Record excerpts.
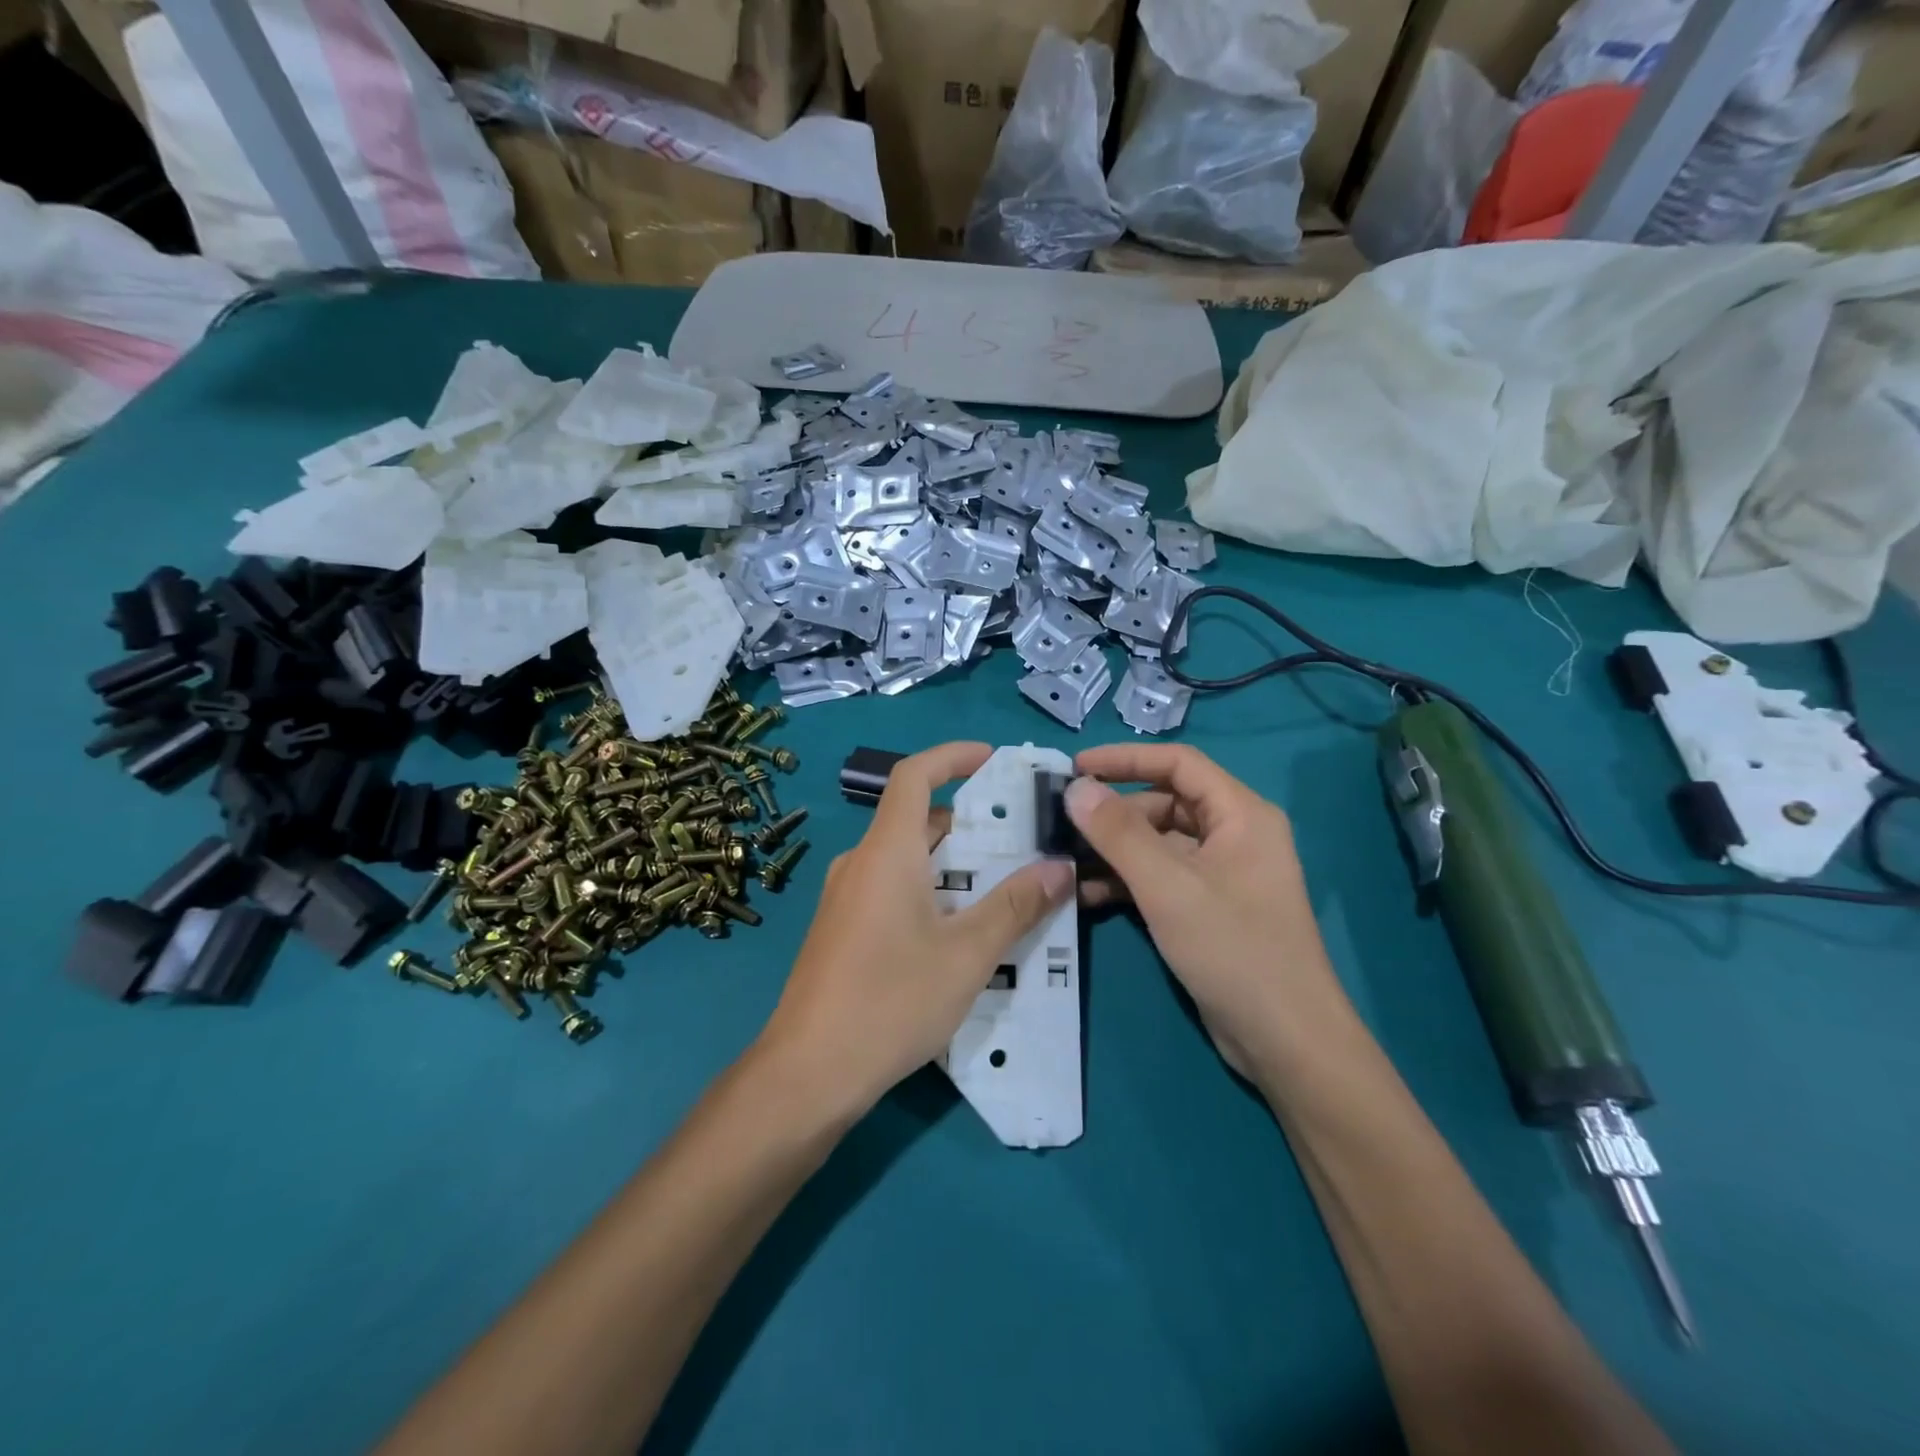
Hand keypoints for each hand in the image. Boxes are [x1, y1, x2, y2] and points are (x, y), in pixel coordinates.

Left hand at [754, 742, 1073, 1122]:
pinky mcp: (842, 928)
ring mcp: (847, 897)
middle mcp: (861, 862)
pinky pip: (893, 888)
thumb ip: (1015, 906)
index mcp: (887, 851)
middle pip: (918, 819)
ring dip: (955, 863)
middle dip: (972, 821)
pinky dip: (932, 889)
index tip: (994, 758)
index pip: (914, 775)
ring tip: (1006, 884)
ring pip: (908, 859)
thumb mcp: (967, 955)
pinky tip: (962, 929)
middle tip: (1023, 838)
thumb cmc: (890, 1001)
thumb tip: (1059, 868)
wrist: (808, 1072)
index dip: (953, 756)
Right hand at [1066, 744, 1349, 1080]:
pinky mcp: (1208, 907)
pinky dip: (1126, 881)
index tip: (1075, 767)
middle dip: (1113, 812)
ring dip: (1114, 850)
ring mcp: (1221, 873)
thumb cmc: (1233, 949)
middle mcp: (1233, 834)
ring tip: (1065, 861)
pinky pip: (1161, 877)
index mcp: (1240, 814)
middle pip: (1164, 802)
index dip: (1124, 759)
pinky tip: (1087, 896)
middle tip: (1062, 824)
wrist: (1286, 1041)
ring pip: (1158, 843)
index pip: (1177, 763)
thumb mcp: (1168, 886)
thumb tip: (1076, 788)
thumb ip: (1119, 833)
==
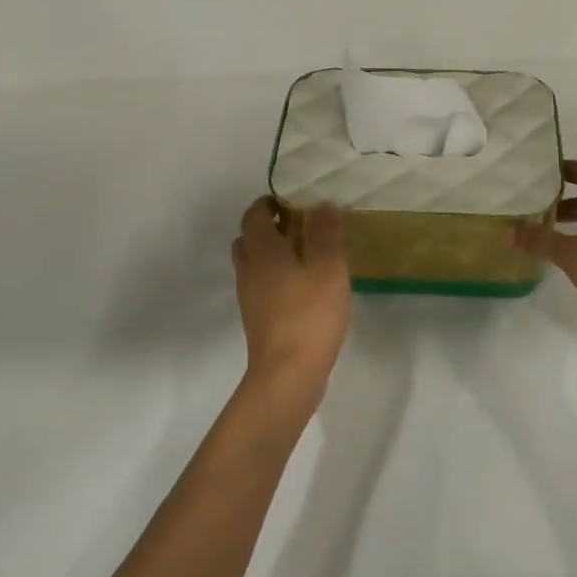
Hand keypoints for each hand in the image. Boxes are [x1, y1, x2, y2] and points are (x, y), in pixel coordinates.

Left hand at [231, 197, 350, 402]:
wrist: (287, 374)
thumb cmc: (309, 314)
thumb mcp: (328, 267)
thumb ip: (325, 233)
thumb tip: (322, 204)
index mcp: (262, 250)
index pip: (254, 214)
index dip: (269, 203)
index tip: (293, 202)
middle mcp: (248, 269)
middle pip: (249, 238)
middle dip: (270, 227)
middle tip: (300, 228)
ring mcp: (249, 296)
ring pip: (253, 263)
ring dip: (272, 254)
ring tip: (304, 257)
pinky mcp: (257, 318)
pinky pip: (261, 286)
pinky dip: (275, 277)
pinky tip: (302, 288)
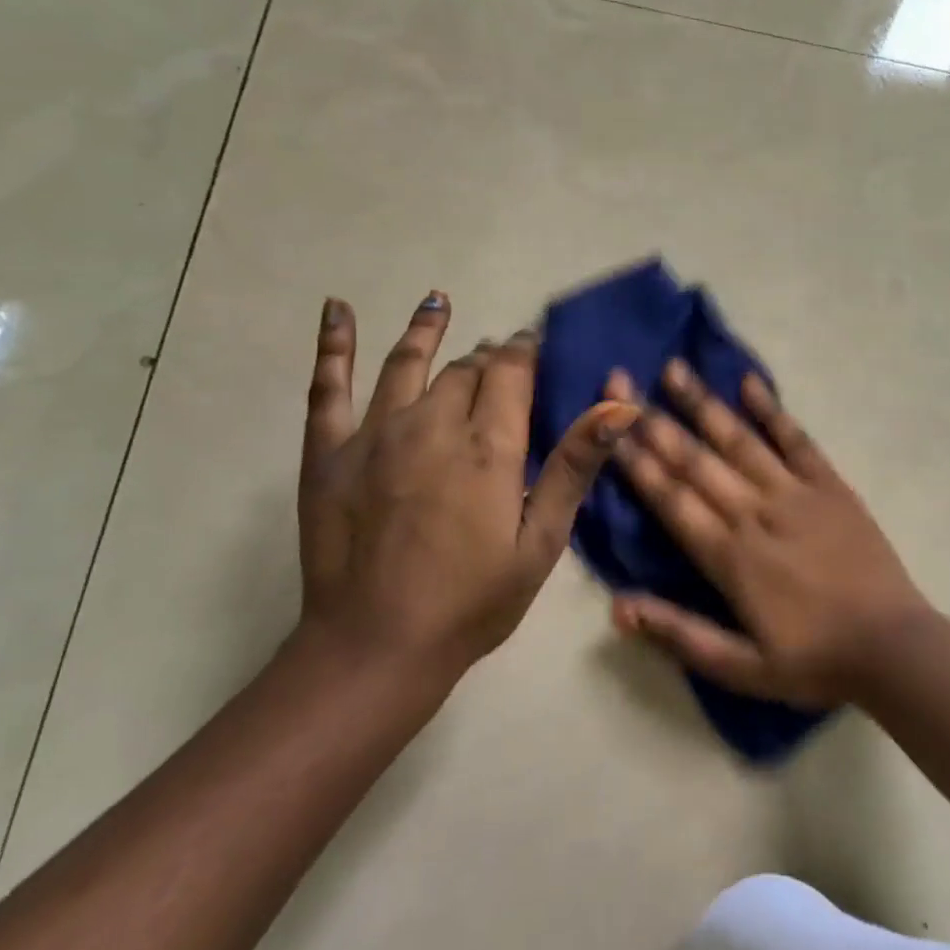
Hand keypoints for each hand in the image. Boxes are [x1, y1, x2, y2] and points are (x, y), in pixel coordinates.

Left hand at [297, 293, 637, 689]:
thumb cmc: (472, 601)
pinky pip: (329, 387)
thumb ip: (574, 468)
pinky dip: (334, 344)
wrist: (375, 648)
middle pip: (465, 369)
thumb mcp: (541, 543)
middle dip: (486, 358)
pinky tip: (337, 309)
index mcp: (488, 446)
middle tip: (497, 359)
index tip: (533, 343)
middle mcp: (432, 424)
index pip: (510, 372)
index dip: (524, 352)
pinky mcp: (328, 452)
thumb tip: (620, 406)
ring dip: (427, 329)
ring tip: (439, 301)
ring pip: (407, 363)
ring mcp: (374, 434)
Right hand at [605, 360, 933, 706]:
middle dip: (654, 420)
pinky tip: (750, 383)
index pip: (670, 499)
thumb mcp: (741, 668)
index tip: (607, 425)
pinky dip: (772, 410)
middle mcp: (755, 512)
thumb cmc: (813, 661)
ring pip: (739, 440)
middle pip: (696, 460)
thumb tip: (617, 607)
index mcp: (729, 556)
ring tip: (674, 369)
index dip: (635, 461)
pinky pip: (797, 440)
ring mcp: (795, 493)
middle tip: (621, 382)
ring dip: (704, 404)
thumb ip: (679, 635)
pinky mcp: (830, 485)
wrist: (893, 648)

Try it. Copy exactly the lines of the listing above between the one holding "middle dip: (270, 227)" and the one holding "wrist: (375, 648)", inclusive; omit all pictures.

Answer space.
middle dip: (270, 227)
middle tip: (300, 228)
ring mcp: (249, 296)
ring pip: (253, 263)
ring dip: (272, 254)
ring tip: (304, 257)
pinky mcp: (257, 318)
pinky pip: (261, 286)
pinky dip: (275, 277)
pinky tip: (302, 288)
Hand keypoints for each hand in the image. Boxes are [x1, y1, x2, y2] and points are (x, y), in pixel coordinates.

Left hand at [297, 293, 637, 689]:
thumb cmc: (472, 601)
pinky pip: (329, 387)
thumb ip: (574, 468)
pinky dip: (334, 344)
wrist: (375, 648)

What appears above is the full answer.